Textauszug
Armut ist auch ein Problem der Kirche
Das ist ein gesellschaftliches Problem – und damit auch eines der Kirche. Aus diesem Grund haben die deutschen Bischöfe ihren Studientag während der Vollversammlung in Fulda diesem komplexen Thema unter einem ebenso komplexen Titel gewidmet: "Gemeinsam mit Gott hören wir einen Schrei – Armut und Ausgrenzung als Herausforderung für die Kirche und ihre Caritas". Der Titel stammt aus der Enzyklika "Evangelii Gaudium", die von Papst Benedikt XVI. begonnen und seinem Nachfolger Franziskus beendet wurde.
Natürlich habe man das Thema auch mit Blick auf die Forderung des Papstes gewählt, verstärkt an die Ränder zu gehen, sagte der scheidende Vorsitzende der Kommission für caritative Fragen, Kardinal Rainer Maria Woelki. Es sei jedoch unstrittig, dass die katholische Kirche in Deutschland auch zuvor sehr viel für Arme getan hat. "Das könnte man in Heller und Pfennig belegen." Als Beispiele nannte Woelki den Deutschen Caritasverband, aber auch die zahlreichen Hilfswerke, die sich weltweit dort einsetzten, wo die Not am größten sei.

Arbeitsauftrag a
Schreiben Sie aus dem Text über Armut als Problem der Kirche die Passage ab, die bei den Worten „Natürlich habe man“ beginnt und nach den Worten „am größten sei.“ endet.

[Extrahierte Datensätze]

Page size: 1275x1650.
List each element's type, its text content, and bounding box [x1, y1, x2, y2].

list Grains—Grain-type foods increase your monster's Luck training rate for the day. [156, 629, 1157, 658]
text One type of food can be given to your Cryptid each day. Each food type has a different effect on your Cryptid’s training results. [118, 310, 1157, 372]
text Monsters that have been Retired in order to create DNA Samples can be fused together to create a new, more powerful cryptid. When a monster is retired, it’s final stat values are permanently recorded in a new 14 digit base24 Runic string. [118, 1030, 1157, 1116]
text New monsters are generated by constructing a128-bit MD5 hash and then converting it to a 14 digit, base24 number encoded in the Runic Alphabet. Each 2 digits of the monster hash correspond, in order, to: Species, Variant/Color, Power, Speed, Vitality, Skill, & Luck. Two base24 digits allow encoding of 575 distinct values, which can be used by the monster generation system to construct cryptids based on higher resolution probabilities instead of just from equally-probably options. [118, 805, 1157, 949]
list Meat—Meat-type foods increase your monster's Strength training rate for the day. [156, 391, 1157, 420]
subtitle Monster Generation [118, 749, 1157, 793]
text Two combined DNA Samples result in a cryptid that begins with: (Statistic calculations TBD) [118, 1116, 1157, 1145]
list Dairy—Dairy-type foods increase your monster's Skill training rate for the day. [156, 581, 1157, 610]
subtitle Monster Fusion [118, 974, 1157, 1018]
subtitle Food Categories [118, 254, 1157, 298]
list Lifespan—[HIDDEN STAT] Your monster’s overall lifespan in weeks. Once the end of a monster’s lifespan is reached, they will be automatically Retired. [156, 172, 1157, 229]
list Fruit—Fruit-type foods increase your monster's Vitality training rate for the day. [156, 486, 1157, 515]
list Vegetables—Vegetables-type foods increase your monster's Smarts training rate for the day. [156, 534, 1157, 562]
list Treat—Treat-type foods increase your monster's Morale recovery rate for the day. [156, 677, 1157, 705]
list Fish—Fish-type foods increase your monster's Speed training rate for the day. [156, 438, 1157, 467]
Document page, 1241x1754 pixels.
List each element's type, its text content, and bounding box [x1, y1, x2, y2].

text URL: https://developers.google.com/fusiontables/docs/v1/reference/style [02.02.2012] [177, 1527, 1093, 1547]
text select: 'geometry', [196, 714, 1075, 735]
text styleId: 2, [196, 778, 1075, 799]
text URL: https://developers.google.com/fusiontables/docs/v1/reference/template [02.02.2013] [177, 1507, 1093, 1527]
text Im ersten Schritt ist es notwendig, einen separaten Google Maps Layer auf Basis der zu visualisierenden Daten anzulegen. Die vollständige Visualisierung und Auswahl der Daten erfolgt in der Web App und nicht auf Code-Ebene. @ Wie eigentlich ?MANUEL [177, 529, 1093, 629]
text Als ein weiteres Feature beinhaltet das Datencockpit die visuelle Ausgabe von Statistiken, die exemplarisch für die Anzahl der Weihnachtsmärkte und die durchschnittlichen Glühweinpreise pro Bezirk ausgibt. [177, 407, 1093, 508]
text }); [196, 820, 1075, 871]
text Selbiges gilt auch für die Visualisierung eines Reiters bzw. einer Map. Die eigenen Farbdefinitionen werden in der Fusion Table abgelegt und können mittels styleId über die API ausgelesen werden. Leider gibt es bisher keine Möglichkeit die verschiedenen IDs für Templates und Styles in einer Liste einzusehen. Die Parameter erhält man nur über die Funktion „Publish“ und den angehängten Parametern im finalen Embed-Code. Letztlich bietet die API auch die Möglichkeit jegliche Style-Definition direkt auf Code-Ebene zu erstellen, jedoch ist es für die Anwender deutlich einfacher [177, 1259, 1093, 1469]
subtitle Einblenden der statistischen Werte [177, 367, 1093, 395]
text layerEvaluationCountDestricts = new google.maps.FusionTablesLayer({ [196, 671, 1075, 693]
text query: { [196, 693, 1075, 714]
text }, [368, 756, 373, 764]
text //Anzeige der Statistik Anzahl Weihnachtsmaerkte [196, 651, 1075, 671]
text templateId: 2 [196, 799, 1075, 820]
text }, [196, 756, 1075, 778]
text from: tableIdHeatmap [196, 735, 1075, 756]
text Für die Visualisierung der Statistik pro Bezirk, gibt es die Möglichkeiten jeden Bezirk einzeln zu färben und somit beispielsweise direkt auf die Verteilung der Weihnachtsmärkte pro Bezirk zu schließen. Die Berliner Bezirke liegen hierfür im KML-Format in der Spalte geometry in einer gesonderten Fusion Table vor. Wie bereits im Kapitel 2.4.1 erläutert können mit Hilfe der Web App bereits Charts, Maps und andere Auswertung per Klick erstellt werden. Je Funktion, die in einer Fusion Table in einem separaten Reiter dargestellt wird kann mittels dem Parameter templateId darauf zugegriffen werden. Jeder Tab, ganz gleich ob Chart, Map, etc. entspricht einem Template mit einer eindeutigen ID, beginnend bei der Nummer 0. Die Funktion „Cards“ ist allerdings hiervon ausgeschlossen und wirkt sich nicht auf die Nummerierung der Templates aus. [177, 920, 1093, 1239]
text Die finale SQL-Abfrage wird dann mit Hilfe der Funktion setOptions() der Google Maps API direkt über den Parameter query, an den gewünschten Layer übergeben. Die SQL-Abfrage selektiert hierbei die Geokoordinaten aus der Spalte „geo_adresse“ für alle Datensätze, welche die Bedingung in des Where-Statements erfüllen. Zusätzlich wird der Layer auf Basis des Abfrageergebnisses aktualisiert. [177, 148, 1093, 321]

Arbeitsauftrag b
Geben Sie bitte die Zeilen der Auflistung unverändert wieder, von der Zeile mit „1527, 1093, 1547]“ bis einschließlich der Zeile mit „756, 373, 764]“.

Lösung a
Natürlich habe man das Thema auch mit Blick auf die Forderung des Papstes gewählt, verstärkt an die Ränder zu gehen, sagte der scheidende Vorsitzende der Kommission für caritative Fragen, Kardinal Rainer Maria Woelki. Es sei jedoch unstrittig, dass die katholische Kirche in Deutschland auch zuvor sehr viel für Arme getan hat. "Das könnte man in Heller und Pfennig belegen." Als Beispiele nannte Woelki den Deutschen Caritasverband, aber auch die zahlreichen Hilfswerke, die sich weltweit dort einsetzten, wo die Not am größten sei.

Lösung b
text URL: https://developers.google.com/fusiontables/docs/v1/reference/style [02.02.2012] [177, 1527, 1093, 1547]
text select: 'geometry', [196, 714, 1075, 735]
text styleId: 2, [196, 778, 1075, 799]
text URL: https://developers.google.com/fusiontables/docs/v1/reference/template [02.02.2013] [177, 1507, 1093, 1527]
text Im ersten Schritt ist es notwendig, einen separaten Google Maps Layer auf Basis der zu visualisierenden Daten anzulegen. Die vollständige Visualisierung und Auswahl der Daten erfolgt in der Web App und nicht auf Code-Ebene. @ Wie eigentlich ?MANUEL [177, 529, 1093, 629]
text Als ein weiteres Feature beinhaltet das Datencockpit die visuelle Ausgabe von Statistiken, die exemplarisch für die Anzahl der Weihnachtsmärkte und die durchschnittlichen Glühweinpreise pro Bezirk ausgibt. [177, 407, 1093, 508]
text }); [196, 820, 1075, 871]
text Selbiges gilt auch für die Visualisierung eines Reiters bzw. einer Map. Die eigenen Farbdefinitionen werden in der Fusion Table abgelegt und können mittels styleId über die API ausgelesen werden. Leider gibt es bisher keine Möglichkeit die verschiedenen IDs für Templates und Styles in einer Liste einzusehen. Die Parameter erhält man nur über die Funktion „Publish“ und den angehängten Parametern im finalen Embed-Code. Letztlich bietet die API auch die Möglichkeit jegliche Style-Definition direkt auf Code-Ebene zu erstellen, jedoch ist es für die Anwender deutlich einfacher [177, 1259, 1093, 1469]
subtitle Einblenden der statistischen Werte [177, 367, 1093, 395]
text layerEvaluationCountDestricts = new google.maps.FusionTablesLayer({ [196, 671, 1075, 693]
text query: { [196, 693, 1075, 714]
text }, [368, 756, 373, 764]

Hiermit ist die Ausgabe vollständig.